OpenAI Agents SDK Installation and First Agent

pip install openai-agents
export OPENAI_API_KEY="sk-..."
from agents import Agent, Runner
import asyncio

agent = Agent(
    name="time_agent",
    instructions="Answer questions helpfully and concisely.",
    model="gpt-4o",
)

async def main():
    result = await Runner.run(agent, "What time is it right now?")
    print(result.final_output)

asyncio.run(main())

Mastra Installation and First Agent

npm create mastra@latest
# Follow scaffold prompts: choose OpenAI or Anthropic, name your agent
cd my-mastra-app
npm run dev
// src/mastra/agents/time-agent.ts
import { Agent } from "@mastra/core/agent";
import { openai } from "@ai-sdk/openai";
import { createTool } from "@mastra/core/tools";
import { z } from "zod";

const getCurrentTime = createTool({
  id: "get_current_time",
  description: "Return the current UTC time",
  inputSchema: z.object({}),
  outputSchema: z.object({ time: z.string() }),
  execute: async () => ({ time: new Date().toISOString() }),
});

export const timeAgent = new Agent({
  name: "time_agent",
  instructions: "Answer questions helpfully and concisely.",
  model: openai("gpt-4o"),
  tools: { getCurrentTime },
});

Open http://localhost:4111 in Mastra Studio to chat with your agent, inspect tool calls, and view traces — all with zero additional configuration.


FAQ

Q: Can I use Strands Agents without an AWS account? Yes. Strands supports Anthropic, OpenAI, Gemini, Ollama, and LiteLLM as model providers — no AWS account is required. The AWS-native features (Bedrock, AgentCore, X-Ray) are optional. You can run a fully functional Strands agent locally against Ollama with no cloud dependencies.

Q: Does the OpenAI Agents SDK work with non-OpenAI models? Yes. The SDK supports any provider that implements the OpenAI chat completions API format. In practice, this covers Anthropic, Gemini, and dozens of open-source models via LiteLLM. The Responses API features require OpenAI’s hosted API, but basic agent functionality works across compatible providers.
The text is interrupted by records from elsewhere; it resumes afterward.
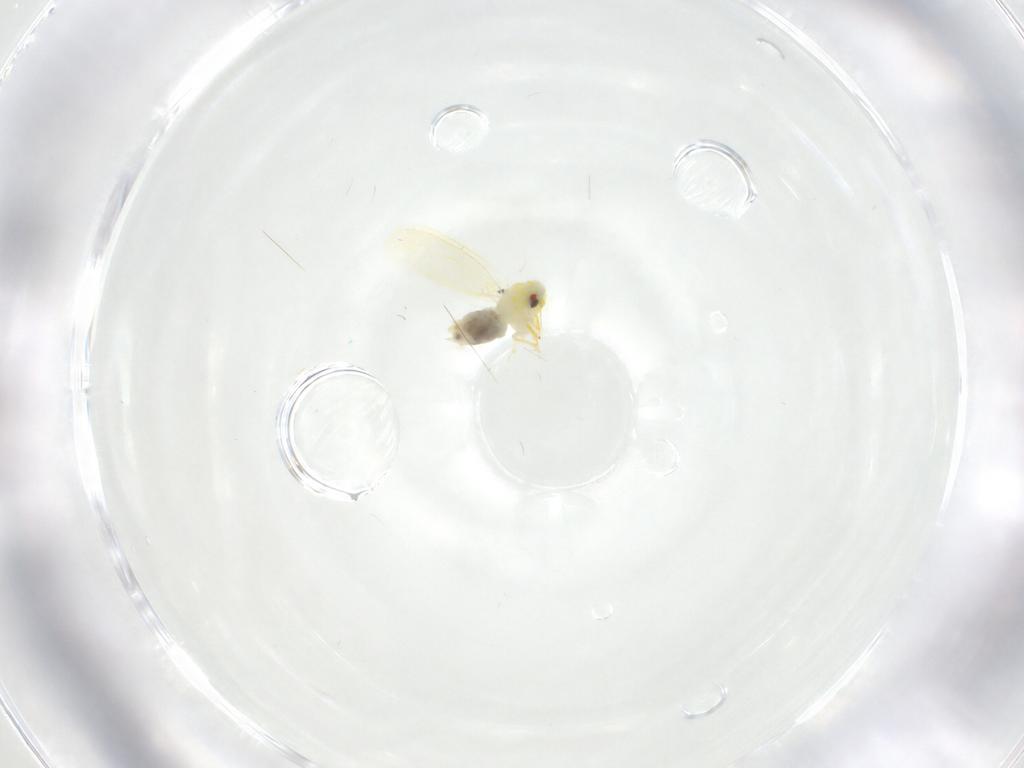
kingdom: Animalia
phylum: Arthropoda
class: Insecta
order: Hemiptera
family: Aleyrodidae
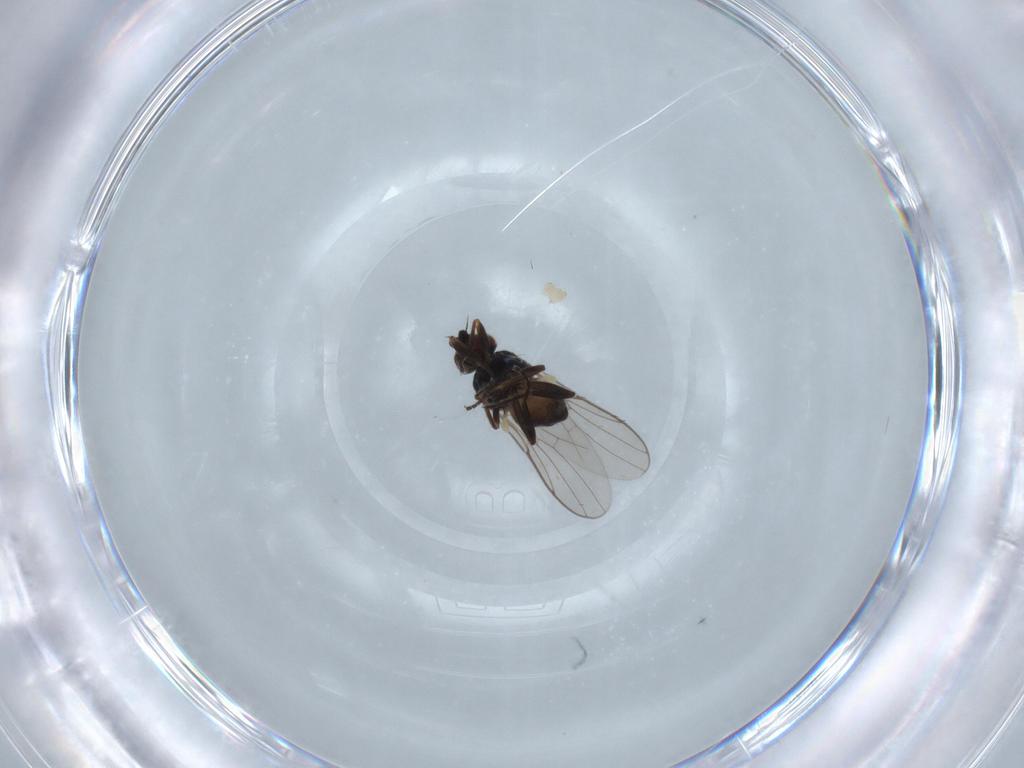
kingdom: Animalia
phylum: Arthropoda
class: Insecta
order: Diptera
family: Chloropidae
Q: Is Mastra stable enough for production in 2026? Yes. Mastra is in production at Brex, Docker, Elastic, MongoDB, Salesforce, Replit, and SoftBank as of May 2026. The Marsh McLennan deployment serves 100,000+ daily users. The Apache 2.0 license, $35M funding, and active commercial roadmap make it a low-dependency-risk choice for production TypeScript projects.

Q: How does MCP support compare across the three SDKs? All three have first-party MCP support as of May 2026. Strands added MCP via MCPClient in its initial release; the OpenAI Agents SDK added MCP server support in version 0.13.4 (April 2026); Mastra shipped first-party MCP from the start. The connection pattern is similar in all three — point at an MCP server URL, list tools, pass to agent. The same MCP server fleet works with all three frameworks, so your integration investments are portable.

Q: Which SDK has the best local development experience? Mastra wins clearly. Mastra Studio (npx mastra dev) gives you a full-featured local UI with chat interface, trace viewer, workflow runner, memory inspector, and eval dashboard. Strands and the OpenAI Agents SDK both rely on terminal output and external observability tools (X-Ray, the OpenAI dashboard) for debugging. If development velocity and debugging experience matter, Mastra’s Studio cuts investigation time significantly during the build phase.